- GIVEN PASSAGE
- Opening Delimiter -
Chief Executive’s blog: March 2019

Chief Executive’s blog: March 2019

“PCNs: GPs will need to partner with other healthcare professionals to deliver them”

By PSNC Chief Executive Simon Dukes

Earlier this month, PSNC hosted its annual National Meeting of LPCs, bringing together LPCs from across England for an update on work at a national level and the chance to network and make progress on local issues. On one of the big standing agenda items, negotiations on pharmacy funding, there was little detail to give as they have not yet begun. We expect them to begin very shortly and pharmacy must not take the delay personally – the Government is currently fully engaged with the most complex economic and political issue it has had to deal with in decades; it is inevitable that other work is feeling the effects of that.

But although the official conversations have not yet begun, we are working closely with all those that will be involved in them and at the meeting LPCs heard from both NHS England and the Minister, Steve Brine MP*, who addressed them via a video presentation. Both the Minister and NHS England stressed their desire to make the most of community pharmacies and I do believe they are genuine. They want us to help with prevention and to support our local primary care colleagues, and a first step in that will be taking on the management of minor conditions to free up capacity in urgent care. If we show that we can do that effectively, then other roles, such as management of people with long-term conditions, may follow.

My message to the NHS and Minister has been that community pharmacy is ready for that, but that there is nothing more that can be squeezed out of this sector. We must have a multi-year settlement to enable businesses to plan and to change in the ways that they want. They seem to agree, and I look forward to starting our negotiations with them.

When I started at PSNC I wanted to improve our transparency and the way we communicate with you. However, those of you who have been watching the progress of the UK’s exit from the European Union will have seen that negotiating in the public eye is quite tricky. I too will be reticent about sharing too much detail about our conversations as they unfold. I know this is frustrating, but please be reassured that both I and my team understand just how critical these negotiations are for your businesses and livelihoods. We must get them right. We will have the support of an expert Negotiating Team who will be bringing the concerns of contractors – because they are contractors – to the table, and that we will tell you as much as we can, as soon as we can.
- Closing Delimiter -
[Stored records]
- Opening Delimiter -
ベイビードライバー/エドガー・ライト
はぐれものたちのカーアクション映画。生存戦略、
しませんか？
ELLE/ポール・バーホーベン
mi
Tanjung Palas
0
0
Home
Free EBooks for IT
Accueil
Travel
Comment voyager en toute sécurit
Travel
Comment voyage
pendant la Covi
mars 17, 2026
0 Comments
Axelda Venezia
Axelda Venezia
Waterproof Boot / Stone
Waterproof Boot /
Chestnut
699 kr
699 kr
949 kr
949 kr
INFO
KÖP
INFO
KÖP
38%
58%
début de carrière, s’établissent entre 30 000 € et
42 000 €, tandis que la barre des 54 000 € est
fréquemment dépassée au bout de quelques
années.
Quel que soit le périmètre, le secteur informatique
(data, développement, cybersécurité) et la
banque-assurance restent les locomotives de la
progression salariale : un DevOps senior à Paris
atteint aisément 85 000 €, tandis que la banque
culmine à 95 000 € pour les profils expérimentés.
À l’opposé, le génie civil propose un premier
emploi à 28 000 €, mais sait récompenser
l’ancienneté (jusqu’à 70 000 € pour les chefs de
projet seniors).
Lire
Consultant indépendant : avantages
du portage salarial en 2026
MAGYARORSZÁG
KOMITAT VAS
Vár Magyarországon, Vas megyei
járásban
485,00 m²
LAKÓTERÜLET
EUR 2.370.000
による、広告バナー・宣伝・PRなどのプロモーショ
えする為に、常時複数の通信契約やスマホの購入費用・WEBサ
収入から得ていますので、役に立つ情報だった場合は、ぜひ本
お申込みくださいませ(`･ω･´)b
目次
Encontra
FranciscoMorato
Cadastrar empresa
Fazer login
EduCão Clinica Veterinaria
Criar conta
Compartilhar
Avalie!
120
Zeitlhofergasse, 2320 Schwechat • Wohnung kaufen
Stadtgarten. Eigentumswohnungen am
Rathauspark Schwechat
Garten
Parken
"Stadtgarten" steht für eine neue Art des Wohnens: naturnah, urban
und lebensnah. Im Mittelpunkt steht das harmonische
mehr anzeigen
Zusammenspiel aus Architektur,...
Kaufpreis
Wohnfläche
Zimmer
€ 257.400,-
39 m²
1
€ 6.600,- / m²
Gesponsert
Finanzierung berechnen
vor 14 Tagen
- Closing Delimiter -
- WORK REQUEST
Reproduce the passage of the March 2019 blog post between "My message to" and "negotiations with them.", inclusive.

- REPLY
My message to the NHS and Minister has been that community pharmacy is ready for that, but that there is nothing more that can be squeezed out of this sector. We must have a multi-year settlement to enable businesses to plan and to change in the ways that they want. They seem to agree, and I look forward to starting our negotiations with them.